Ein 15-jähriges geistig behindertes Kind war gegen bestimmte Nahrungsmittel allergisch. Am Heiligabend 2009 starb das Mädchen an einer allergischen Reaktion, vermutlich nachdem es nusshaltige Schokolade gegessen hatte. Die Mutter des Kindes, die eine private Unfallversicherung abgeschlossen hatte, bei der das Kind mitversichert war, forderte von der Versicherung 27.000 Euro. Dies war der Betrag, den die Versicherung für den Fall eines Unfalltodes den gesetzlichen Erben schuldete. Die Versicherung weigerte sich zu zahlen. Sie war der Ansicht, dass die Todesursache nicht geklärt sei und im Übrigen auch kein Unfall vorliege.
Die Richter in zweiter Instanz gaben der Mutter Recht. Das versehentliche oder unbewusste Verzehren von Allergenen zusammen mit anderen Nahrungsstoffen stelle im Privatversicherungsrecht einen versicherten Unfall dar. Ein Unfall liege vor, wenn die versicherte Person durch ein plötzlich von außen auf ihren Körper einwirkendes Ereignis unfreiwillig eine Gesundheitsschädigung erleide. Dieses von außen wirkende Ereignis sei hier der Kontakt nusshaltiger Schokolade mit der Mundschleimhaut des Mädchens gewesen. Da die gesundheitsschädigende Einwirkung der Allergene auf den Körper des Kindes unfreiwillig und plötzlich erfolgt sei, liege ein Unfallgeschehen vor.

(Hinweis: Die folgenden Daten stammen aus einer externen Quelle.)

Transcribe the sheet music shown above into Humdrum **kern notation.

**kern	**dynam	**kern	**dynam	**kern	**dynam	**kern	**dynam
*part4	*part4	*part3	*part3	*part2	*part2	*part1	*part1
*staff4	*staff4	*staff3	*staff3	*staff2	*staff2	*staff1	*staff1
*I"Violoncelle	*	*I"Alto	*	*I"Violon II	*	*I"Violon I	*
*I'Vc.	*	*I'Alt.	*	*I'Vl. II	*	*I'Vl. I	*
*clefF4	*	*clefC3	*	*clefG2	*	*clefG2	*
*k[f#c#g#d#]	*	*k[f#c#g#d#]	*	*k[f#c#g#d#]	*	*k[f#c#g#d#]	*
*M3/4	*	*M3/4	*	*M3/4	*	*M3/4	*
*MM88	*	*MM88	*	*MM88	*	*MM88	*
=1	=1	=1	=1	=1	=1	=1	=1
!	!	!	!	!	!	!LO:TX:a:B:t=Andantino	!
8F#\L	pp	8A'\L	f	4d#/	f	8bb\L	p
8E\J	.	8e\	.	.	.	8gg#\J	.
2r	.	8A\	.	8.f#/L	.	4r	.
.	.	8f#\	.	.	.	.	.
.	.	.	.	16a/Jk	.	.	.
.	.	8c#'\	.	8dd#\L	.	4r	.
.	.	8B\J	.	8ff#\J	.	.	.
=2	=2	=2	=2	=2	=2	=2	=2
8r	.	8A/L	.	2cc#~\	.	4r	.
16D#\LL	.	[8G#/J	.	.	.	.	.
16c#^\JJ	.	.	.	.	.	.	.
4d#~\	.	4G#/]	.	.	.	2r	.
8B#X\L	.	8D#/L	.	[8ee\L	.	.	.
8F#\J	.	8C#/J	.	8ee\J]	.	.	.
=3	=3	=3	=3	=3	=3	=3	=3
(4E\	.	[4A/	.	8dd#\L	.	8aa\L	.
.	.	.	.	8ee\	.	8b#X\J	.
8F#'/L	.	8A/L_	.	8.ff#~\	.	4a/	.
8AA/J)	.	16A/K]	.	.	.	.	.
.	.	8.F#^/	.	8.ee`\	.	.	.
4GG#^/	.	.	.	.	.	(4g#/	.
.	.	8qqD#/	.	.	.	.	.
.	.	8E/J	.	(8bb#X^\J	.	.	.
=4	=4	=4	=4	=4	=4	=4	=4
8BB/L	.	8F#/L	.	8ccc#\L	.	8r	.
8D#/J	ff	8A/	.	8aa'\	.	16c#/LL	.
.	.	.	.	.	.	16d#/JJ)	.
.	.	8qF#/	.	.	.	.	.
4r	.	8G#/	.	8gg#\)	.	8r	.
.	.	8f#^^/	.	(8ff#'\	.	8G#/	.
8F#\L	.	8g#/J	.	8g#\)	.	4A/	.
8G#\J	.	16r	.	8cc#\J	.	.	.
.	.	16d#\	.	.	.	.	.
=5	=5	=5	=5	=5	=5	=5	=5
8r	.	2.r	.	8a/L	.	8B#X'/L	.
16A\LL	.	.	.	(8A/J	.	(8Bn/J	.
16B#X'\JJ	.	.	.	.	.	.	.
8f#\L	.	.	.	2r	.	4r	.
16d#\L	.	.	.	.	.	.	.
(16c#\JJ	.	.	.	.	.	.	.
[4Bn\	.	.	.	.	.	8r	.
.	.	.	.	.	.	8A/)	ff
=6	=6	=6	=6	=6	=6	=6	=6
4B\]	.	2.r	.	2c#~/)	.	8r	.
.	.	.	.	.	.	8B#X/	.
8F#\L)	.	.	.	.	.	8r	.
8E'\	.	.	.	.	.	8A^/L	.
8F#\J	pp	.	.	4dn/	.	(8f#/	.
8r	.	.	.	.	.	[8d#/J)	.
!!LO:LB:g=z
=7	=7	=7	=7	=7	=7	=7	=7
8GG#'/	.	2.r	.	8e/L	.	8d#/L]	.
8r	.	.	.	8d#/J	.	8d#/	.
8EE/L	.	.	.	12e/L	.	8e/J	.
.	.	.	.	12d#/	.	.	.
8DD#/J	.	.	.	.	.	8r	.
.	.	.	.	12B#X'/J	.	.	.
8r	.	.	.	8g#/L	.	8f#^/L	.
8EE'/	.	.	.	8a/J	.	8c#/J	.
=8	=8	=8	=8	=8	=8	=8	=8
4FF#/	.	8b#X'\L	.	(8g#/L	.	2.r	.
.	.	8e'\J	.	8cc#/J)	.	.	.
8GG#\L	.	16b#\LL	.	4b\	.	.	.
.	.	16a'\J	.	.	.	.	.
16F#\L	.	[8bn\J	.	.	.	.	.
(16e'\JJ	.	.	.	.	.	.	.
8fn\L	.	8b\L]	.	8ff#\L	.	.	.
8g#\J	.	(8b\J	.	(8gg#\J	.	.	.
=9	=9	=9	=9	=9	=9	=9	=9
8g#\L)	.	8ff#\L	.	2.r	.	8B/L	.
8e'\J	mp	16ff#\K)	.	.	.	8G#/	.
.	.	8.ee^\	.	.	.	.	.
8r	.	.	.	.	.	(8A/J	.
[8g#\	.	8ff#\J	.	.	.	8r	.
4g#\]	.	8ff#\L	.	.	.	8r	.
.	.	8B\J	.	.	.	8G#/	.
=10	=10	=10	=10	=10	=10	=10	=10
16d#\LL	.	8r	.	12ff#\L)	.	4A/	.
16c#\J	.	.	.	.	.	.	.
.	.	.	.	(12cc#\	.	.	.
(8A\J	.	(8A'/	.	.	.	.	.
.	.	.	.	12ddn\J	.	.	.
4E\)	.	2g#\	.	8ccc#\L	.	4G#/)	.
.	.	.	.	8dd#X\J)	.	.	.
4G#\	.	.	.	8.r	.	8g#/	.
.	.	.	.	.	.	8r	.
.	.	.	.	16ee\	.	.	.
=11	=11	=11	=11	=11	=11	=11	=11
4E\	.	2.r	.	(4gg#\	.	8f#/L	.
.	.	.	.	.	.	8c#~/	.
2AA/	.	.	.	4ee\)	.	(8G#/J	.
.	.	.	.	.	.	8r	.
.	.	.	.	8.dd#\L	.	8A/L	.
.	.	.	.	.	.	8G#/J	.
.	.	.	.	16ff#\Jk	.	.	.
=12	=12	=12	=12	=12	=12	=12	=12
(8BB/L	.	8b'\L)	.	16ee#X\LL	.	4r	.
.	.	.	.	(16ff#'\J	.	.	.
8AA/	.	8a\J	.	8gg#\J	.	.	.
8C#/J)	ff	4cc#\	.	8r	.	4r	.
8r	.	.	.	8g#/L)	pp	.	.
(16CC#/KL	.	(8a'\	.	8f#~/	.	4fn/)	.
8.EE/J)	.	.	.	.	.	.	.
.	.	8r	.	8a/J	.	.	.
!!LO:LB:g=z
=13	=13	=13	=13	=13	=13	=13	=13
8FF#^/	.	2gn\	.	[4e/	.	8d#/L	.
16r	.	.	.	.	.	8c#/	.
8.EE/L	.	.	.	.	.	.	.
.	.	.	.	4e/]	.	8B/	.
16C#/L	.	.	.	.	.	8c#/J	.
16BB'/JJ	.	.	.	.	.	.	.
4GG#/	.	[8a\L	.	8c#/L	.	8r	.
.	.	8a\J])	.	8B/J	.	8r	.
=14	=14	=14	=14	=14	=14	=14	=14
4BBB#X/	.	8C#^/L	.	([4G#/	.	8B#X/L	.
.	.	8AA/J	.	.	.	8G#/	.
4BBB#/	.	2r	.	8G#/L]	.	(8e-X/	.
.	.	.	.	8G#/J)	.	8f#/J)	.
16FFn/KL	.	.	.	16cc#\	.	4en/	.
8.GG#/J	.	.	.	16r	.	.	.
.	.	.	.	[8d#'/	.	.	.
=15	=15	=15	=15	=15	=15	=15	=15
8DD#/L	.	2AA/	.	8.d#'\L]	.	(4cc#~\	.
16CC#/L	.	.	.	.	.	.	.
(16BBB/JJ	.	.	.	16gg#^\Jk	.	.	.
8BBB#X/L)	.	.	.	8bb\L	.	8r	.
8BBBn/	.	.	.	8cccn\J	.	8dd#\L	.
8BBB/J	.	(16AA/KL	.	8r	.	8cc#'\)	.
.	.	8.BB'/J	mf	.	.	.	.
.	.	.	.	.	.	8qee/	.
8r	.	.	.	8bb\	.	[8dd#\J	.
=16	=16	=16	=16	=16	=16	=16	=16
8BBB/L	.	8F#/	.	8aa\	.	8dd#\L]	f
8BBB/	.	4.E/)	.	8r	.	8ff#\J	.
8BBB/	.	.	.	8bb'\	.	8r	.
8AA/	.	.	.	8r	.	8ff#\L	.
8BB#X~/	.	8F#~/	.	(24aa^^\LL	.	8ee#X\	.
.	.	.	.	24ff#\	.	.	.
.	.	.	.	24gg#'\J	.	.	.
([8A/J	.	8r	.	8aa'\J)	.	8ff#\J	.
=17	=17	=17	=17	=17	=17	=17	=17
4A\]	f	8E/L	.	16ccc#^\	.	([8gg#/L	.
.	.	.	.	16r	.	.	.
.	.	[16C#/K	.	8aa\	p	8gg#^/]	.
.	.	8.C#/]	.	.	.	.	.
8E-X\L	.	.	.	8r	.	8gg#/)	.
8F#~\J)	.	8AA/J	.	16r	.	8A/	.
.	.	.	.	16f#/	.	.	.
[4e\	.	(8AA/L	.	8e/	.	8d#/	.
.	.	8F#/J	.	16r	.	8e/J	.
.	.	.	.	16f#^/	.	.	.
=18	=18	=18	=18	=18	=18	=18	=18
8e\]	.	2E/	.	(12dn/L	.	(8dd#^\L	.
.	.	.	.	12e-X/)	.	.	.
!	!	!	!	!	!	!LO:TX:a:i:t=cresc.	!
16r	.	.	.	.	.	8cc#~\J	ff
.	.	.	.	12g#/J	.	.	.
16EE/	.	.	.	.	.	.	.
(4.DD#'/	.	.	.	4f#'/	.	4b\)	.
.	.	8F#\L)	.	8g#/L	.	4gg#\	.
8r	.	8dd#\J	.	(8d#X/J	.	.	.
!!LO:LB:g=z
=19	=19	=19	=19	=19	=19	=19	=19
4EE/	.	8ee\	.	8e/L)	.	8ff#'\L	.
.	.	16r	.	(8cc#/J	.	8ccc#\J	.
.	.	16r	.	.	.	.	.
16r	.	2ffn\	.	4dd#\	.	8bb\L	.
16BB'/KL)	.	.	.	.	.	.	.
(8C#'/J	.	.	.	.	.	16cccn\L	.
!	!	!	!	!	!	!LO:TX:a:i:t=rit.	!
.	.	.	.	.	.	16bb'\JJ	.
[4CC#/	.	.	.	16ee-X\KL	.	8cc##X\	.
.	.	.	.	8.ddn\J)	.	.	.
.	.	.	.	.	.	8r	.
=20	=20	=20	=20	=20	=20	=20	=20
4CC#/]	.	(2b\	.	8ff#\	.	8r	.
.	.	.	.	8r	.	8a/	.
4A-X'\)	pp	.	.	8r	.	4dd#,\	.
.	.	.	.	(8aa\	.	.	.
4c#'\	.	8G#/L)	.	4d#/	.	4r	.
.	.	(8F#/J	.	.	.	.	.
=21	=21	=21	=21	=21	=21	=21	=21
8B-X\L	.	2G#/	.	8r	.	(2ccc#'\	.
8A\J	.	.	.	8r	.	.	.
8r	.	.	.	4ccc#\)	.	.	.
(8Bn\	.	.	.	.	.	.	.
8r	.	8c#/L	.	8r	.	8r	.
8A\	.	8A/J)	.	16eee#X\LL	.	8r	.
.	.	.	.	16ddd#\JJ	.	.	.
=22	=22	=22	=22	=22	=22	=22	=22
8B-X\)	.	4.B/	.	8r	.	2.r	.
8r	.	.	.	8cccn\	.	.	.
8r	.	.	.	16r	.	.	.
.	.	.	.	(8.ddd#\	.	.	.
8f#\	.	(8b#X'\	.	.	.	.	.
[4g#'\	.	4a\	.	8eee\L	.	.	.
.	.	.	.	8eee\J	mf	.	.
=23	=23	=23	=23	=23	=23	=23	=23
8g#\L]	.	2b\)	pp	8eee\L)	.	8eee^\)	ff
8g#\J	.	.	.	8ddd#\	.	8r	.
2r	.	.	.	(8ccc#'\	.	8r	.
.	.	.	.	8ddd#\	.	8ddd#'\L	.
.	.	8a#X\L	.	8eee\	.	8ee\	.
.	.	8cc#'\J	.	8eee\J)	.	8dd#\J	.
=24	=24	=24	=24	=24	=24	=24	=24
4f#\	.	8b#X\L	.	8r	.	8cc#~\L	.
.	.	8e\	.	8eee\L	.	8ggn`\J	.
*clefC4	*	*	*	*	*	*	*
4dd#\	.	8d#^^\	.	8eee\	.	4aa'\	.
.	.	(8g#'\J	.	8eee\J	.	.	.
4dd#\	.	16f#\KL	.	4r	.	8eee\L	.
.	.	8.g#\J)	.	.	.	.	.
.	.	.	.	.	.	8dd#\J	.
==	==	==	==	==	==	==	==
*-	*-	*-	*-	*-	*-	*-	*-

Auch sahen die Richter in der zugrundeliegenden Allergie keine Krankheit, durch die sich die Leistungspflicht der privaten Unfallversicherung vermindere. Unter Krankheit im Sinne der Versicherungsklausel verstehe man einen regelwidrigen Körperzustand, der eine ärztliche Behandlung erfordere. Allein die allergische Reaktionsbereitschaft stelle jedoch keine Krankheit dar. Krankmachende Symptome würden erst bei Kontakt mit dem allergieauslösenden Stoff auftreten. Solange der Betroffene diesen meide, könne er also problemlos und uneingeschränkt ohne ärztliche Behandlung leben.